Ian Lavery is now considering throwing his hat into the ring at the forthcoming Labour leadership contest as the grassroots movement to encourage the MP for Wansbeck to stand as the leading socialist candidate gathers pace.
While there is no official word from Lavery as to whether he will stand, having previously ruled himself out, Labour sources are now said to be growing in confidence that the former National Union of Mineworkers President will stand following a wide-ranging social media campaign from the left.
With Dawn Butler entering the contest to become Deputy Leader, it is believed that many see the combination as a “dream ticket” that will appeal to voters across the political spectrum should they both win their respective elections.
While many had expected the socialist grassroots of the party to fall in behind Rebecca Long Bailey as the so-called “continuity Corbyn” candidate, significant doubts have been raised about her suitability for the position, not least following her betrayal of Chris Williamson and Palestinian activists last year.
In 2018, RLB told the anti-socialist Jewish Labour Movement that Jeremy Corbyn had “lost the trust of the community”, declining to answer when the JLM told her “the best way to build bridges was for the Labour leader to resign” and also playing her part in throwing Chris Williamson under the bus when she said that he shouldn’t have been a member of the Party, adding that she didn’t know why he was still involved with Labour.
The questions surrounding RLB’s solidarity and strength of character continued to be asked when she refused to stand in solidarity with The Canary after coming under fire for an interview she gave to the left-wing website.
Lavery, in comparison, is being portrayed as a bruiser and a pit fighter, an individual willing and able to engage in the dirty fights with both Boris Johnson and Labour centrists that lay ahead.
Speaking to The Mirror on New Year’s Eve, Lavery seemingly made his unofficial pitch for a leadership run, stating that he supported Labour’s socialist manifesto and opposes a return to the centre.
“For some, that would be a neat conclusion allowing them to return to a bland centrism of 2015. But it isn’t true. Labour lost because of our Brexit position, infighting, a collapse of industry in our communities and a lack of trust in our ability to deliver.”Ian Lavery, The Mirror
The Sun and Blairite centrists have already turned their eyes toward Lavery as the Wansbeck MP emerges as a legitimate threat from the socialist left for the leadership and to their own anointed successor Sir Keir Starmer.
Neil Coyle, who has spent the best part of the past four years publicly undermining Jeremy Corbyn, has decided to get his guns on the table early, claiming that Lavery should be resigning, not standing for the leadership.

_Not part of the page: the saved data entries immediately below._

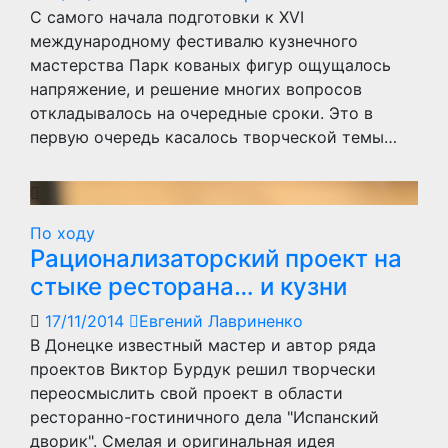
С самого начала подготовки к XVI
международному фестивалю кузнечного
мастерства Парк кованых фигур ощущалось
напряжение, и решение многих вопросов
откладывалось на очередные сроки. Это в
первую очередь касалось творческой темы…
По ходу
Рационализаторский проект на
стыке ресторана… и кузни
17/11/2014
Евгений Лавриненко
В Донецке известный мастер и автор ряда
проектов Виктор Бурдук решил творчески
переосмыслить свой проект в области
ресторанно-гостиничного дела "Испанский
дворик". Смелая и оригинальная идея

“Lavery should be resigning as chair, not thinking of a bigger role having reduced Labour representation to its lowest levels for a century.”Neil Coyle, Faux Labour MP
Toby Perkins, the MP for Chesterfield, seems to believe that the Lavery bid is not serious and a back door to presenting Rebecca Long Bailey as a more moderate left-wing candidate.
“Don’t be fooled by this. It’s purely an attempt to convince us all that RLB is not a far left choice. He won’t really stand, she will.”Toby Perkins, Faux Labour MP
However, Perkins isn’t known for his political insight, having once backed David Miliband for the leadership and later the hilariously inept campaign of Owen Smith. If that wasn’t enough to render his opinion on the future direction of the Labour Party moot, Perkins is both a member of Labour Friends of Israel and backs the Saudi Arabian genocide in Yemen.
While those that engineered the 2019 defeat such as Coyle and Perkins believe that they have some innate right to behave as wreckers for years and then claim a high ground, the truth is that they remain inherently unrepresentative of the views of the grassroots and out of touch with the direction and will of the party at large.
The left is behind Ian Lavery, not as a stooge candidate for Rebecca Long Bailey, but as a serious candidate for the leadership.